* Your assignment: In the entries that follow, the first line to write out is the one containing "different range of", and the last is the one containing "st to show proof". Reproduce that stretch exactly, with nothing before or after it.

====== Given entries ======

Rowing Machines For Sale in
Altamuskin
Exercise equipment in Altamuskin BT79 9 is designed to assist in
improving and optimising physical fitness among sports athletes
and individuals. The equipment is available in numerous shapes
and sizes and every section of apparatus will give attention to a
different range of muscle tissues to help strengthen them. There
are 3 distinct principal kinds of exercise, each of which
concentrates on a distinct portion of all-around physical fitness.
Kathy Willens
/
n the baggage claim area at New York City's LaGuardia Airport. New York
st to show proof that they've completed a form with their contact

======
====== Given entries ======

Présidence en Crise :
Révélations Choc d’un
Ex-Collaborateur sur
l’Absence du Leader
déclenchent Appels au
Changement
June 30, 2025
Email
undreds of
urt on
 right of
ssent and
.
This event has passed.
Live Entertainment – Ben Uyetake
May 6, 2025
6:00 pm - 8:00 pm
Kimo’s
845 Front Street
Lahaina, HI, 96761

======

* Solution:
different range of muscle tissues to help strengthen them. There
are 3 distinct principal kinds of exercise, each of which
concentrates on a distinct portion of all-around physical fitness.
Kathy Willens
/
n the baggage claim area at New York City's LaGuardia Airport. New York
st to show proof that they've completed a form with their contact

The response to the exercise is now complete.